─── Data for the task

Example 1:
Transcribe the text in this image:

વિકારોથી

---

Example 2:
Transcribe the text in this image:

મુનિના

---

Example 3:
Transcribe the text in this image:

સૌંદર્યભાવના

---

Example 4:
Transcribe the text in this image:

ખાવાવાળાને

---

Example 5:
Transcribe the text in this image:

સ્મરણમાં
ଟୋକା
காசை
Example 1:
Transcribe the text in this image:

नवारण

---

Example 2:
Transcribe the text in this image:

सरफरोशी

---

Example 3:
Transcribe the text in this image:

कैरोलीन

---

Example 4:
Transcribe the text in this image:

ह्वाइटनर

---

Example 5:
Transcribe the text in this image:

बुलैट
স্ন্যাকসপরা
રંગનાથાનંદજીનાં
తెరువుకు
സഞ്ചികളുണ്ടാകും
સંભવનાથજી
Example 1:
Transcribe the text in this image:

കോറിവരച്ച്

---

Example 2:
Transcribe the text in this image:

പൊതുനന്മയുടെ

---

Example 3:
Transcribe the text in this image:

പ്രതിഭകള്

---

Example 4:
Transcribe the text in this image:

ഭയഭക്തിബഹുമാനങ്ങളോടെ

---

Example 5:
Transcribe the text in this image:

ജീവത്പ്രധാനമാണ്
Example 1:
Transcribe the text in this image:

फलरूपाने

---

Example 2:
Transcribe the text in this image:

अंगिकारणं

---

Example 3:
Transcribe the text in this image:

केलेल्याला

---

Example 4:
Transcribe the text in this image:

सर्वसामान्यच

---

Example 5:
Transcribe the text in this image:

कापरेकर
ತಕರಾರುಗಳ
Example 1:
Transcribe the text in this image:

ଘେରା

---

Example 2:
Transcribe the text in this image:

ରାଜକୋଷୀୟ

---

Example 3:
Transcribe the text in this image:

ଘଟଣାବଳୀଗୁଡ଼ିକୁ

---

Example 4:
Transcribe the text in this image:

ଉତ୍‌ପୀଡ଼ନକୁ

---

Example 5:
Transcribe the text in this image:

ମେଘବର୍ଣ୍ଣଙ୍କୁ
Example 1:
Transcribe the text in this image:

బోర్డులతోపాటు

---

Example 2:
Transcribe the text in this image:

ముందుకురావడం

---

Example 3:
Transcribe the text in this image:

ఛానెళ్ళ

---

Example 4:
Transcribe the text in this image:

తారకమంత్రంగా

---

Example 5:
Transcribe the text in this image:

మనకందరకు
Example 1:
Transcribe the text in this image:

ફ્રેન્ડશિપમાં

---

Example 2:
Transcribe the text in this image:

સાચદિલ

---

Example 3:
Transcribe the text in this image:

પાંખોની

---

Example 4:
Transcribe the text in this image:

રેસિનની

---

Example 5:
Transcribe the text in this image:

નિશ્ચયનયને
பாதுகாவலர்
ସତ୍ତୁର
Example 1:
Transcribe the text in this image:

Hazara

──────

Rename "Transcribe" to "Copy out" everywhere in the records and leave the rest unchanged.

Example 1:
Copy out the text in this image:

વિકારોથી

---

Example 2:
Copy out the text in this image:

મુનિના

---

Example 3:
Copy out the text in this image:

સૌંદર્યભાવના

---

Example 4:
Copy out the text in this image:

ખાવાવાળાને

---

Example 5:
Copy out the text in this image:

સ્મરણમાં
ଟୋକା
காசை
Example 1:
Copy out the text in this image:

नवारण

---

Example 2:
Copy out the text in this image:

सरफरोशी

---

Example 3:
Copy out the text in this image:

कैरोलीन

---

Example 4:
Copy out the text in this image:

ह्वाइटनर

---

Example 5:
Copy out the text in this image:

बुलैट
স্ন্যাকসপরা
રંગનાથાનંદજીનાં
తెరువుకు
സഞ്ചികളുണ്ടാകും
સંભવનાથજી
Example 1:
Copy out the text in this image:

കോറിവരച്ച്

---

Example 2:
Copy out the text in this image:

പൊതുനന്മയുടെ

---

Example 3:
Copy out the text in this image:

പ്രതിഭകള്

---

Example 4:
Copy out the text in this image:

ഭയഭക്തിബഹുമാനങ്ങളോടെ

---

Example 5:
Copy out the text in this image:

ജീവത്പ്രധാനമാണ്
Example 1:
Copy out the text in this image:

फलरूपाने

---

Example 2:
Copy out the text in this image:

अंगिकारणं

---

Example 3:
Copy out the text in this image:

केलेल्याला

---

Example 4:
Copy out the text in this image:

सर्वसामान्यच

---

Example 5:
Copy out the text in this image:

कापरेकर
ತಕರಾರುಗಳ
Example 1:
Copy out the text in this image:

ଘେରା

---

Example 2:
Copy out the text in this image:

ରାଜକୋଷୀୟ

---

Example 3:
Copy out the text in this image:

ଘଟଣାବଳୀଗୁଡ଼ିକୁ

---

Example 4:
Copy out the text in this image:

ଉତ୍‌ପୀଡ଼ନକୁ

---

Example 5:
Copy out the text in this image:

ମେଘବର୍ଣ୍ଣଙ୍କୁ
Example 1:
Copy out the text in this image:

బోర్డులతోపాటు

---

Example 2:
Copy out the text in this image:

ముందుకురావడం

---

Example 3:
Copy out the text in this image:

ఛానెళ్ళ

---

Example 4:
Copy out the text in this image:

తారకమంత్రంగా

---

Example 5:
Copy out the text in this image:

మనకందరకు
Example 1:
Copy out the text in this image:

ફ્રેન્ડશિપમાં

---

Example 2:
Copy out the text in this image:

સાચદિલ

---

Example 3:
Copy out the text in this image:

પાંખોની

---

Example 4:
Copy out the text in this image:

રેસિનની

---

Example 5:
Copy out the text in this image:

નિશ્ચયનયને
பாதுகாவலர்
ସତ୍ତୁର
Example 1:
Copy out the text in this image:

Hazara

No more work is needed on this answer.